Data shown:
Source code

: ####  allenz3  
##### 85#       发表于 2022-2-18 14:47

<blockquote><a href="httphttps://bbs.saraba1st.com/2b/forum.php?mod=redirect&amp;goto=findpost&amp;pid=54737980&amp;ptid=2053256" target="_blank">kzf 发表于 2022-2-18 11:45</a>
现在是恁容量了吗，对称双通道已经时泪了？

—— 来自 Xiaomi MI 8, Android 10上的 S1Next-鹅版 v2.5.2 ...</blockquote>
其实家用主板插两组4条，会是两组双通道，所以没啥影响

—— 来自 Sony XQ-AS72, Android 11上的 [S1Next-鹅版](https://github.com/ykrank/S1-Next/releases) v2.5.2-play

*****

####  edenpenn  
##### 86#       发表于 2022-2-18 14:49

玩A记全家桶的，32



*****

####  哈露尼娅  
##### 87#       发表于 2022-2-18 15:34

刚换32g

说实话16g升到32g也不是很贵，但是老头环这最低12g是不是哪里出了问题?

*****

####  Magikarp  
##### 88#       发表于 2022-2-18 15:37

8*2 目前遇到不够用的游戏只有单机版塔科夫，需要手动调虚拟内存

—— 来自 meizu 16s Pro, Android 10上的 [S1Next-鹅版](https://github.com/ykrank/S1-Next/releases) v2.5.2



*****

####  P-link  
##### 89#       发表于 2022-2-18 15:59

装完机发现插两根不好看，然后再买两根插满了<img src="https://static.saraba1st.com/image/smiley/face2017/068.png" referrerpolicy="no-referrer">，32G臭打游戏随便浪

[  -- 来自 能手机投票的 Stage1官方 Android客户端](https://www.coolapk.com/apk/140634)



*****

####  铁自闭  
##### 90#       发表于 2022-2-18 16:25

Task statement:
Tally the lines of the records above that contain the string "releases", and reply with that number alone.

Answer to this problem:
2